Inter won the title with a 10-point lead over city rivals Milan in 2008-09 but struggled in the Champions League, where they were eliminated in the first knockout round by Manchester United.

That was rectified a year later as Mourinho masterminded a Champions League win over Bayern Munich, with the semi-final victory against Pep Guardiola’s Barcelona arguably his greatest accomplishment. Inter held a 3-1 lead from the first leg, at San Siro, and though they lost 1-0 at Camp Nou, it was widely considered a defensive masterclass from Mourinho’s team.

Mourinho departed Inter little more than a week after the Champions League success, replacing Manuel Pellegrini at Real Madrid, having met with Florentino Perez in Madrid after the final. He took Los Blancos to the title in 2011-12 but that, a Copa del Rey in 2011 and the 2012 Supercopa de Espana were his only pieces of silverware while in Spain.

He returned to Chelsea in 2013 and won another Premier League title, having won two in his previous spell at Stamford Bridge, and, after leaving the Blues in 2015, was appointed by Manchester United a year later.

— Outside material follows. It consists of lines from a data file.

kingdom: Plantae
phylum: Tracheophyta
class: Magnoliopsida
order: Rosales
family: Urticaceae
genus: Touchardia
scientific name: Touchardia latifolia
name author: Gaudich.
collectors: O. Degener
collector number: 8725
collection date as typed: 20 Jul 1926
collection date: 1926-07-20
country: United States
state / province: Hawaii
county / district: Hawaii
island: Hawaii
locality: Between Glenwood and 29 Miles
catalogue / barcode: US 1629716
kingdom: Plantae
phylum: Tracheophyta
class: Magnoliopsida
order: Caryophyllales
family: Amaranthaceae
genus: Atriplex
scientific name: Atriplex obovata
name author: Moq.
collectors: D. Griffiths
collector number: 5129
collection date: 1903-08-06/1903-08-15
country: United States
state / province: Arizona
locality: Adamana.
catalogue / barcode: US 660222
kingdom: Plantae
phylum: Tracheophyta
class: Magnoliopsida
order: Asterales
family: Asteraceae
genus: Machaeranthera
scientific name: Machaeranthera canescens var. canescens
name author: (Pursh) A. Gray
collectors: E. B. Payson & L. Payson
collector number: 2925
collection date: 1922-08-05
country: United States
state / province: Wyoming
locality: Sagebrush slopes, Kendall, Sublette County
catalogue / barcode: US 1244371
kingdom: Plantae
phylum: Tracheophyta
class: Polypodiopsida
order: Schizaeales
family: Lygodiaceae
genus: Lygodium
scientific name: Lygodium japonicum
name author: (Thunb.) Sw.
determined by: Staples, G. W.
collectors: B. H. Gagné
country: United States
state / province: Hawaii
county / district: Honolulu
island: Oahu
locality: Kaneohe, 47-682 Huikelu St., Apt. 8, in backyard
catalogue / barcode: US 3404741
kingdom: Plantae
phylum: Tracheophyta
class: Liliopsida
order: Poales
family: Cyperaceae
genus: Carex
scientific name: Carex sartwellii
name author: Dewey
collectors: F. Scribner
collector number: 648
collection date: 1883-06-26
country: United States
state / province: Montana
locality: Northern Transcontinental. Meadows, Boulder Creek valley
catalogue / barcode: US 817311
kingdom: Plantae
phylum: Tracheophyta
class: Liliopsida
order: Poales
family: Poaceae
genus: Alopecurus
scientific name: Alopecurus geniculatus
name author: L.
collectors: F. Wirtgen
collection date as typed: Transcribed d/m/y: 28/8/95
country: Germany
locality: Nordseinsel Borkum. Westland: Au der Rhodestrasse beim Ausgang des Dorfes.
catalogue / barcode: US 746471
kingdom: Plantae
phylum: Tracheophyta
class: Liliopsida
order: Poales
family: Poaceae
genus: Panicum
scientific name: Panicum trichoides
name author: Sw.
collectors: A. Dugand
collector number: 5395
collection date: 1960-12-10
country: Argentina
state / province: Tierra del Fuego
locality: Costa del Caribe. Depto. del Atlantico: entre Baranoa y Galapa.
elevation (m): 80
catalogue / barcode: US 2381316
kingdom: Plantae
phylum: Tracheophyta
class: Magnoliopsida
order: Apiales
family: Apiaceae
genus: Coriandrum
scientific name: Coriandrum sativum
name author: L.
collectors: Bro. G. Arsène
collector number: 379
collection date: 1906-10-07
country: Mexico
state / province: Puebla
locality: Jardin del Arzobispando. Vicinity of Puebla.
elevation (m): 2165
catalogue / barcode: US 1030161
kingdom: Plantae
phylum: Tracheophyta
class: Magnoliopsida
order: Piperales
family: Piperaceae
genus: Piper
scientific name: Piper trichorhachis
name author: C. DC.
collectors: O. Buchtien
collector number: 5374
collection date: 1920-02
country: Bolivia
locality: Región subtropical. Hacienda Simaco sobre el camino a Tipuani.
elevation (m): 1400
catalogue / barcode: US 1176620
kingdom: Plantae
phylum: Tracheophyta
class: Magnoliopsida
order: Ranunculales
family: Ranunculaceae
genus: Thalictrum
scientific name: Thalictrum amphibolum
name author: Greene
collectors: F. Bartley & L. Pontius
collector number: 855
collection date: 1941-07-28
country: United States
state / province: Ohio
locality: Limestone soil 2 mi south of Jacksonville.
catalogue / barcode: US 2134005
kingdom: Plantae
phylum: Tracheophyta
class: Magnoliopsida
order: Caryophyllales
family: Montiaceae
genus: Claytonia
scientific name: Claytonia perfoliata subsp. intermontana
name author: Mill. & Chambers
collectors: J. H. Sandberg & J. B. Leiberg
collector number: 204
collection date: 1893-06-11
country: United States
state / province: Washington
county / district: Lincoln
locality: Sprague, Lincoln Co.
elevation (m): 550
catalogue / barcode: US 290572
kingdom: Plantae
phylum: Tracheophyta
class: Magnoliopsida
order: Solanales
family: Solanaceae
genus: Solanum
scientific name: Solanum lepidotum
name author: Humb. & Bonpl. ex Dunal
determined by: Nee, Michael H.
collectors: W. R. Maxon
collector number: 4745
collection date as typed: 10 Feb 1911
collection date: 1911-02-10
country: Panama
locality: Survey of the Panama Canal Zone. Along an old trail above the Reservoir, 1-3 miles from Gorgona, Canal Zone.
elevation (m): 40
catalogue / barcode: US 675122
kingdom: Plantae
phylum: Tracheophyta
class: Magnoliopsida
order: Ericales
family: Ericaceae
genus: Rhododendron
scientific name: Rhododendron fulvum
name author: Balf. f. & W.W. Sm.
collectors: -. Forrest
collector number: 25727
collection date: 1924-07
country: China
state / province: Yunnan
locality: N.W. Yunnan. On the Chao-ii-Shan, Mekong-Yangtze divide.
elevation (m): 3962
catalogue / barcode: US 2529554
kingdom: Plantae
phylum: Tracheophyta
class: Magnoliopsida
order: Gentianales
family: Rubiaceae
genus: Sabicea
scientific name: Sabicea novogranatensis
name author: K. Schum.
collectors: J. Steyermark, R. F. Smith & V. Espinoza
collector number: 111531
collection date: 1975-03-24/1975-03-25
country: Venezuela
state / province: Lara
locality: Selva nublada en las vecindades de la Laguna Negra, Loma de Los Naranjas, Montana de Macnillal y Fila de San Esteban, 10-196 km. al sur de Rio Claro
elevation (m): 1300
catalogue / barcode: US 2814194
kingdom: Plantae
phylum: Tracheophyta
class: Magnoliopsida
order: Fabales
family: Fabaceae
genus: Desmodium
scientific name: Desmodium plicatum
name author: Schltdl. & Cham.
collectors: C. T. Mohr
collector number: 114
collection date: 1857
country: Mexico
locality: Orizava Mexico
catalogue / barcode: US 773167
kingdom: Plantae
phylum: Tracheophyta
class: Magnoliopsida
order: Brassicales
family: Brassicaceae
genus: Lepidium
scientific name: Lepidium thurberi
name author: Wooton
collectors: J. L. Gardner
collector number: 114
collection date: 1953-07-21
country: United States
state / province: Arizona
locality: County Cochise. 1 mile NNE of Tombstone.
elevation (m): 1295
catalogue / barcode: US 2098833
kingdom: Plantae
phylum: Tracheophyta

United won the Europa League in 2017, but Mourinho was sacked in December 2018.

Tottenham appointed Mourinho a year later but a series of disappointing results and performances in 2021 led to his departure, in April, days before the club was due to contest the Carabao Cup Final with Manchester City. Spurs would lose 1-0 to City under interim manager Ryan Mason.

Mourinho’s next move was widely speculated upon but despite recently commenting that he would manage a rival of Inter, the move to Roma came out of the blue, having been announced the same day it was confirmed Fonseca would not coach the Lupi in 2021-22.

He joins Roma having won the title in four countries – Portugal, England, Italy and Spain – and four European trophies with three different clubs. Mourinho, who famously dubbed himself the Special One when he was first appointed by Chelsea, is also the last foreign coach to have won the Scudetto – Massimiliano Allegri has won six since 2010, Antonio Conte has four and Maurizio Sarri has one.